→ Text:
***
Bruzzone first approached the Czech government -- which then owned the brewery -- in 1980 about shipping beer to the United States. He continued to lobby four different Czech administrations, saw the brewery privatized, became friends with the brewers and learned the intricacies of the legal roadblocks.

"I knew that it was probably going to be a waste of my time, but I wanted to see it through," he said. "I believed in the beer and I believed in the project."

Tasting notes

BUWEISER BUDVAR
Brewed by Budejovicky Budvar of the Czech Republic

Michael Jackson's tasting notes from his 1984 Pocket Guide to Beer:

The Czech beer has a more emphatic hop character than the U.S. Budweiser, but it is still delicate by local standards. It is bigger than the U.S. brew, but by no means fat. The Czech beer has a faint underlying hint of sweetness where the U.S. beer is perhaps fruitier. Both are very firm beers, though the Czech Budvar is more so, and with a cleanness that suggests long lagering.

NEW BELGIUM TRIPPEL
Brewed by New Belgium Brewing Co. in Fort Collins, Colo.
***
→ Provided data:
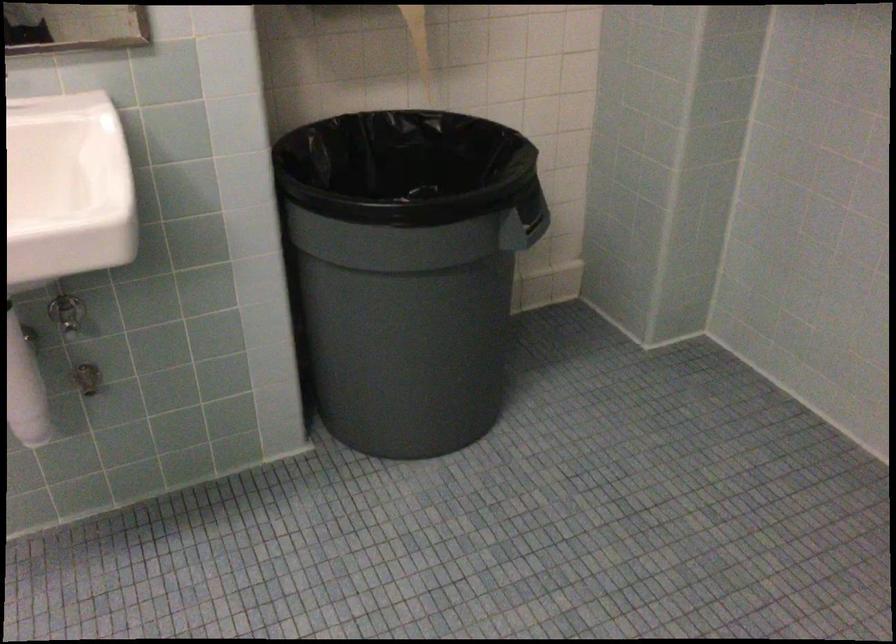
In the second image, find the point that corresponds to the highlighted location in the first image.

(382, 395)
***
→ Tasks to perform:
1 – Take everything in the beer text from "BUWEISER BUDVAR" down to "Fort Collins, Colo." and write it out again, substituting "Bohemian" for "Czech".
2 – Proceed with the beer text, picking up right after its final line.

→ List of answers:
1 –
BUWEISER BUDVAR
Brewed by Budejovicky Budvar of the Bohemian Republic

Michael Jackson's tasting notes from his 1984 Pocket Guide to Beer:

The Bohemian beer has a more emphatic hop character than the U.S. Budweiser, but it is still delicate by local standards. It is bigger than the U.S. brew, but by no means fat. The Bohemian beer has a faint underlying hint of sweetness where the U.S. beer is perhaps fruitier. Both are very firm beers, though the Bohemian Budvar is more so, and with a cleanness that suggests long lagering.

NEW BELGIUM TRIPPEL
Brewed by New Belgium Brewing Co. in Fort Collins, Colo.

2 –
Stephen Beaumont writes:

The nose has wonderfully fragrant florals (from the saaz hops) along with peppery spice, notes of orange oils and a distinct whiff of alcohol. In the taste, the Trippel continues its aggressive ways, with notes of tangerine up front and lots of spice and red apple in the middle. The alcohol that is so evident in the aroma shows up about half way through the taste and lingers right through the finish, giving the New Belgium Trippel more in common with a double shot of whisky than, say, a Belgian white. In fact, so intense and warming is this beer that I was prompted to describe it in my tasting notes as "a formidable 'barley wine' of a tripel." A good dose of finishing hops dries and bitters the long aftertaste.